=== Your task ===
Please state how many lines in the rows below contain the string "list", treating uppercase and lowercase as different, and give only the number.
— start —
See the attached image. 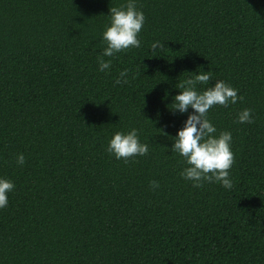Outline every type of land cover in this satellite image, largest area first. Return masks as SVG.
Returning a JSON list of instances; mask_svg holds the SVG:
<instances>
[{
	"label": "trees",
	"instance_id": "1",
	"mask_svg": "<svg viewBox=\"0 0 264 264\" xmlns=\"http://www.w3.org/2000/svg\"><path fill=\"white\" fill-rule=\"evenodd\" d=\"M126 2L0 0V177L15 185L0 264H264V0H137L141 47L102 72L109 8ZM198 68V90L243 97L207 115L233 137L231 189L193 187L170 151L187 116L173 97ZM133 128L148 153L115 159L109 140Z\"/></svg>",
	"mask_w": 264,
	"mask_h": 264
},
{
	"label": "clouds",
	"instance_id": "2",
	"mask_svg": "<svg viewBox=\"0 0 264 264\" xmlns=\"http://www.w3.org/2000/svg\"><path fill=\"white\" fill-rule=\"evenodd\" d=\"M137 0H127L121 7L109 8V23L102 33V42L106 45L98 57L100 71L110 69L111 61L104 57H114L117 53L130 48H140L139 38L145 23L143 11L137 8ZM164 48L161 41L151 44V54L155 55ZM179 84V94L173 97L171 110L181 115L187 113L183 126L170 137L172 143L170 151L178 154L184 160L186 167L180 171V176L191 181L193 187H202L204 183L217 182L225 189L232 188L230 169L234 163V154L231 149L233 137L231 132L223 131L217 134L215 125L207 118L208 112L214 106L228 107L242 101L238 90L223 80H217L212 86L203 91L197 85H207L211 79L210 70L205 72L198 68L195 73ZM126 71L120 73L123 78ZM121 83V79L115 81ZM189 109L192 111L189 112ZM238 123H252L251 110L243 109L238 113ZM167 136L166 132L161 131ZM106 151L115 159L128 162L137 156H144L149 151V144L140 140L137 129L127 132H115L108 142ZM25 157L19 154L16 164L23 166ZM153 182V187H158ZM15 188L14 183L7 178L0 177V209L8 205V194Z\"/></svg>",
	"mask_w": 264,
	"mask_h": 264
}]
</instances>
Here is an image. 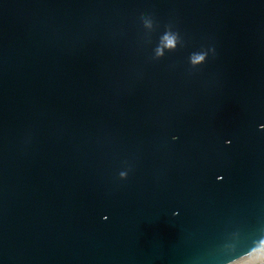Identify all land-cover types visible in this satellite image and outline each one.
I'll return each mask as SVG.
<instances>
[{
	"label": "water",
	"instance_id": "obj_1",
	"mask_svg": "<svg viewBox=\"0 0 264 264\" xmlns=\"http://www.w3.org/2000/svg\"><path fill=\"white\" fill-rule=\"evenodd\" d=\"M261 239L264 0H0V264H228Z\"/></svg>",
	"mask_w": 264,
	"mask_h": 264
},
{
	"label": "clouds",
	"instance_id": "obj_2",
	"mask_svg": "<svg viewBox=\"0 0 264 264\" xmlns=\"http://www.w3.org/2000/svg\"><path fill=\"white\" fill-rule=\"evenodd\" d=\"M169 37H170L169 50H175L176 43L179 42V35L169 33ZM212 51L215 55L214 48ZM158 55H162V53H158ZM207 61H208L207 54H202L199 57L198 63L200 65H205ZM178 139H179L178 137L173 138L174 141H178ZM104 219L107 220L108 217H104ZM228 264H264V239L259 240L249 251L241 255L238 259L228 261Z\"/></svg>",
	"mask_w": 264,
	"mask_h": 264
},
{
	"label": "snow or ice",
	"instance_id": "obj_3",
	"mask_svg": "<svg viewBox=\"0 0 264 264\" xmlns=\"http://www.w3.org/2000/svg\"><path fill=\"white\" fill-rule=\"evenodd\" d=\"M221 180H223V177H221Z\"/></svg>",
	"mask_w": 264,
	"mask_h": 264
}]
</instances>
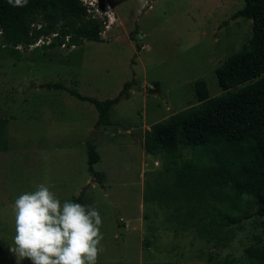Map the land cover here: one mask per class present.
<instances>
[{
    "label": "rangeland",
    "instance_id": "1",
    "mask_svg": "<svg viewBox=\"0 0 264 264\" xmlns=\"http://www.w3.org/2000/svg\"><path fill=\"white\" fill-rule=\"evenodd\" d=\"M100 1L99 41L47 46L52 36L43 37L14 53L0 37V264H30L10 251L13 206L41 183L62 203L84 188L81 204L102 217L105 251L97 264H251L245 248L264 244V197L244 195L237 208L231 187H221L231 198L216 195L215 208L197 211L211 230L202 234L187 217L191 201L177 193L175 170L188 160L211 163L212 155L181 146L172 165L164 151L145 149L152 123L197 103V80L207 81L211 96L222 93L216 68L251 35L252 19L234 17L245 0ZM133 79L128 96L112 106L116 123L100 127L93 103L41 85L63 82L102 99ZM89 142L100 153L94 169L101 182L87 169ZM244 211L241 223L220 225L225 213Z\"/></svg>",
    "mask_w": 264,
    "mask_h": 264
},
{
    "label": "trees",
    "instance_id": "2",
    "mask_svg": "<svg viewBox=\"0 0 264 264\" xmlns=\"http://www.w3.org/2000/svg\"><path fill=\"white\" fill-rule=\"evenodd\" d=\"M252 19L251 35L240 51L231 54L216 68L223 91L210 94L205 79L196 82L197 103L180 109L167 118L152 123L145 135V149L150 153L165 152L172 165L180 157V147L200 145L213 157V162L197 164L186 161L175 170L177 193L191 202L187 217L202 234L211 232L206 214L197 217L202 207H216L211 198H231L221 194L220 188L230 186L233 205L240 208L244 195L264 197V0H245L234 17ZM88 11L82 0H28L24 7H13L8 0H0V37L14 53L19 44L28 45L38 38L52 35L47 46L75 43L82 39L99 41L105 21ZM136 79L126 81L123 89L113 97L97 98L81 94L63 82H43L42 86L63 88L80 99L94 104L97 118L94 126L114 124L111 116L114 103L128 96ZM88 171L98 182L102 174L94 169L100 153L93 142L88 143ZM84 189V188H83ZM83 189L71 201L82 203ZM249 216L248 211L225 213L220 225L239 224ZM211 221V220H210ZM209 237V236H208ZM251 264H264V244L245 248ZM221 264H237L224 260Z\"/></svg>",
    "mask_w": 264,
    "mask_h": 264
},
{
    "label": "clouds",
    "instance_id": "3",
    "mask_svg": "<svg viewBox=\"0 0 264 264\" xmlns=\"http://www.w3.org/2000/svg\"><path fill=\"white\" fill-rule=\"evenodd\" d=\"M24 7L28 0H8ZM15 247L10 251L30 264H97L105 251L102 217L94 206L63 203L51 186L41 183L14 202Z\"/></svg>",
    "mask_w": 264,
    "mask_h": 264
},
{
    "label": "built area",
    "instance_id": "4",
    "mask_svg": "<svg viewBox=\"0 0 264 264\" xmlns=\"http://www.w3.org/2000/svg\"><path fill=\"white\" fill-rule=\"evenodd\" d=\"M88 8V11L90 13H94L95 16H102V7H101V1L100 0H82ZM106 6L109 7V2L106 0ZM56 33H52L51 35L48 36H43L45 38H50L52 35H55ZM43 37L38 38L33 44H40L43 41ZM45 41V40H44ZM46 42H49V39L46 40Z\"/></svg>",
    "mask_w": 264,
    "mask_h": 264
}]
</instances>
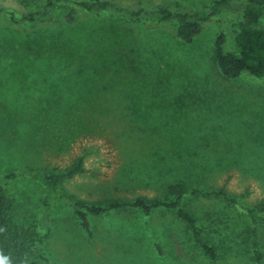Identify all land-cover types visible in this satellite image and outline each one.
<instances>
[{
  "label": "rangeland",
  "instance_id": "1",
  "mask_svg": "<svg viewBox=\"0 0 264 264\" xmlns=\"http://www.w3.org/2000/svg\"><path fill=\"white\" fill-rule=\"evenodd\" d=\"M45 1L0 0L1 173L24 166L67 172L81 163L63 190L96 204L170 200L173 185L223 188L250 206L264 199V78L225 77L214 60L217 35L224 31L232 40L241 15L211 16L214 0H111L130 8L180 1L182 11L203 18V31L187 44L172 23L156 25L126 12L80 9L75 25L38 27L6 14L10 9L20 18ZM75 1L59 0L54 12L63 18ZM143 64L136 76L133 65ZM44 192L26 176L6 187L12 221L27 230L25 245L43 232ZM225 203L204 193L184 197L218 245L216 262L201 255L170 209L91 215L89 235L73 208L57 202L43 252L50 264H257L250 247L224 245L230 231L216 217ZM263 217L250 236L264 256ZM233 218L243 222L239 214Z\"/></svg>",
  "mask_w": 264,
  "mask_h": 264
},
{
  "label": "trees",
  "instance_id": "2",
  "mask_svg": "<svg viewBox=\"0 0 264 264\" xmlns=\"http://www.w3.org/2000/svg\"><path fill=\"white\" fill-rule=\"evenodd\" d=\"M58 1L46 0L43 7L20 16V18H17L19 15L10 9L5 10L6 14L11 15V21L30 23L36 27L41 24L49 26L57 23L75 25L79 21L80 9L84 13L95 15L104 10L117 11V13L126 12L133 19L149 20L156 25L172 23L176 37L187 44L193 43L204 29L203 18L197 12L182 11L183 5L180 1H176L174 7L162 3L150 8H130L111 0H79L67 5V12L63 18L58 17L54 12ZM226 10L238 13L244 22L235 31L232 40L227 39L224 31L217 35L214 60L219 71L228 78H239L244 74L264 78V0H247L245 3L214 0L210 6V15H220ZM133 67L137 70L136 76H142L144 64L137 65V67L133 65ZM136 84H140L138 77ZM80 167L81 163L67 172H50L24 166L20 169L0 172V264H37L36 257L49 261L48 257L44 255L42 243L51 232V215L56 202L73 208L89 235L92 233L89 219L91 215H104L110 211L127 207L141 209L146 214L157 209H170L187 226L192 241L201 255L216 262L219 259L218 245L208 238L205 227L200 224L196 213L184 204V197L201 193L215 195V197L226 201L219 218L216 217L218 222L226 225L230 231V236L223 239L224 245H228L230 250H234L240 245L241 247L243 245V248L250 247L253 261L257 264L263 263L264 256L260 252L259 244L257 241H251L250 235L252 232L254 233L253 226L258 221L259 215L264 216V199L260 203L250 206L229 196L223 188L204 191L199 188L188 189L184 185H173L171 190L175 197L170 200H147L144 197H137L130 201L107 199L101 204L87 203L82 199H73L67 196L62 187L63 180L77 172ZM23 176L35 180L45 188L42 200L43 214L40 221L43 232L32 237L33 239L31 238L32 240L27 242L30 245H25L24 239H22V237H26L24 234L27 230L12 221L7 206L6 187ZM238 214L243 217V222L233 218V215ZM216 219L213 220L218 223L215 221ZM262 220L264 221V217Z\"/></svg>",
  "mask_w": 264,
  "mask_h": 264
}]
</instances>
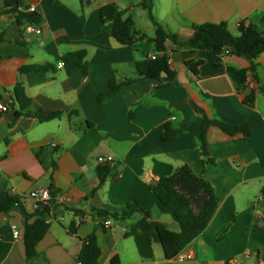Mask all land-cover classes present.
I'll use <instances>...</instances> for the list:
<instances>
[{"label":"crops","instance_id":"obj_1","mask_svg":"<svg viewBox=\"0 0 264 264\" xmlns=\"http://www.w3.org/2000/svg\"><path fill=\"white\" fill-rule=\"evenodd\" d=\"M145 0H22L36 7L42 31L19 23L14 13H0V100L14 97L22 83L33 101V109L62 111L60 118L41 121L36 116H18L15 100L9 112L0 113V195L11 192L23 198L34 211L30 193L52 187L55 193L72 197L56 202L54 220L38 243V256L27 259L25 222L15 208L0 212V264H80L83 240L95 233L102 250L101 264H264V53L257 59V78L249 72L242 83L240 69L249 61L230 53L214 54L212 47L189 41L192 24L226 22L239 35L242 21L263 28L264 0H153L152 14L175 32L180 44L167 40L169 65L179 85L162 86L155 79L123 84L104 104L97 94L114 77L118 82L137 76L135 63L152 54H162L150 38L156 27ZM115 3L131 15L137 31L149 38L133 47L119 43L100 30L99 9ZM4 0H0V10ZM87 51L88 74L81 68L68 73L59 68L71 51ZM201 60L198 74L186 64ZM52 68L22 72L23 66ZM256 91L254 106L244 98ZM210 116L233 124L248 123L250 138L229 135L220 128L209 129V149L214 164H204L200 150L202 117ZM14 114L16 117H14ZM166 124L182 129L177 139L163 141ZM110 155L114 168L104 184L97 185V158ZM188 164L211 181L219 203L209 226L181 252L185 259L167 258L159 242L144 234L125 236L129 222L116 221L107 228L91 209L121 207L135 199L154 220L178 231L174 213L150 185L160 176L171 175ZM75 209L87 212L81 222ZM32 219L31 221H33ZM75 222L77 234L70 231ZM13 225L21 231L14 237Z\"/></svg>","mask_w":264,"mask_h":264},{"label":"trees","instance_id":"obj_2","mask_svg":"<svg viewBox=\"0 0 264 264\" xmlns=\"http://www.w3.org/2000/svg\"><path fill=\"white\" fill-rule=\"evenodd\" d=\"M144 7L149 8L150 17L156 27V33L153 40L156 48L162 54L155 59L147 57L135 63L137 76L129 78L123 82H118L112 78L107 88L97 94L99 103L104 104L117 95L119 88L123 84H130L141 79H155L162 86L179 85L175 73L169 65V56L167 54V40H172L180 44L182 40L179 36L168 29V27L159 21L151 12L153 0H145L141 3ZM127 10L120 8L115 3H109L99 9L101 26L100 30L113 38L119 43L133 47L138 41L145 40L146 34L137 31L136 22L131 15H127ZM0 13H14L19 23L24 21L30 24H38L42 17L36 11H31L29 7L23 5L22 0H4V7ZM264 25V18H263ZM193 35L189 41L194 45L205 42L212 47V52L217 55L224 53L234 54L244 57L249 61V67L240 69L242 83L247 81L248 73H253L257 78L258 62L257 59L264 53V26L259 29L253 23L242 21L239 25V35H234L228 28L226 22L213 23L207 22L202 24H192ZM230 46V48H228ZM62 60L65 62V69L68 73L77 68L83 70V74H88L87 51L85 49L71 51L66 53ZM201 60L186 61L189 69L198 74V66ZM52 68L49 65H29L21 68L22 72L32 70H44ZM165 74V75H164ZM264 92V87H260ZM14 97L19 104L20 111L15 113L20 116L22 112L27 115L36 116L41 121H49L60 118L62 111H46L42 109H33V101L27 95L22 83H18L14 89ZM244 101L250 106H254L256 101V91L251 90L246 94ZM202 117L200 150L203 155L204 164H214L215 159L211 156L209 149V129L212 126L220 128L229 135L242 133L248 139L252 136L253 130L248 123L233 124L225 122L216 116H210L204 108H199ZM182 129L171 127L166 124L162 133V140L169 141L177 139ZM264 166V156L261 158ZM114 168L110 165H99L97 168L98 182L94 190L100 188L108 177L112 175ZM152 191L157 195L160 201L167 206L176 216L179 224V230L170 229L165 223L154 220L151 213L143 208L140 200L135 199L121 207H103L91 209L89 213L96 214L100 217L109 216L116 221L129 222L136 214H141L142 218L127 225L125 236H135L138 234L146 235L150 241L159 242L164 249L167 258H175L188 244L199 236L210 224L218 208V197L215 188L210 180L204 176L197 175L190 165L184 164L179 166L171 175L160 176L150 185ZM50 190L55 194L54 189ZM261 196L264 199V186L261 190ZM52 205L56 208L55 200L50 204H39L37 209L28 211L25 201L22 197L5 191L0 195V212L8 213L18 208L24 218L25 232L24 240L26 246L27 259L32 260L38 256L37 245L44 238L50 228L48 218L52 215ZM75 215L84 217L87 212L82 209H75ZM34 219L33 221H31ZM81 222L84 219L80 218ZM264 221V214H263ZM70 231L77 234L75 222H72ZM102 250L95 233L89 235L83 240L81 251L78 255L80 264H101ZM115 264H119L115 260ZM228 264H234L231 260Z\"/></svg>","mask_w":264,"mask_h":264},{"label":"built area","instance_id":"obj_3","mask_svg":"<svg viewBox=\"0 0 264 264\" xmlns=\"http://www.w3.org/2000/svg\"><path fill=\"white\" fill-rule=\"evenodd\" d=\"M30 10L35 11L36 7L31 6ZM31 29L34 33H40L42 31L41 24H36ZM149 57H151L152 59H155L157 57V54H152ZM58 67L64 68L65 62L63 60L59 61ZM13 104H15V100L13 98H9L7 101L0 100V113L6 114L7 112H9ZM113 162H114V158L110 155H103L97 158L98 165H108V164H112ZM29 196L34 202V210L37 209L39 204H42V203L50 204L52 200H55V202H62V203L65 201L69 202L72 200V197L69 194L63 193V192H58V193L53 194V192L49 188L34 190L30 193ZM52 207H53L52 215L48 218V222H51L52 220H54V214H53L54 205H52ZM81 218L84 219L85 221L88 218V215L86 214L84 217H81ZM103 218H104V221H103L104 226L107 228L111 227L113 224V219L109 216H105ZM13 234L15 238H18L21 235V231L18 229L17 225H13ZM176 257H178L179 259L186 258L182 252H180Z\"/></svg>","mask_w":264,"mask_h":264},{"label":"water","instance_id":"obj_4","mask_svg":"<svg viewBox=\"0 0 264 264\" xmlns=\"http://www.w3.org/2000/svg\"><path fill=\"white\" fill-rule=\"evenodd\" d=\"M228 48H230V46H228ZM164 75H165V74H164ZM14 117H16L15 114H14Z\"/></svg>","mask_w":264,"mask_h":264}]
</instances>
— end —
=== In response ===
2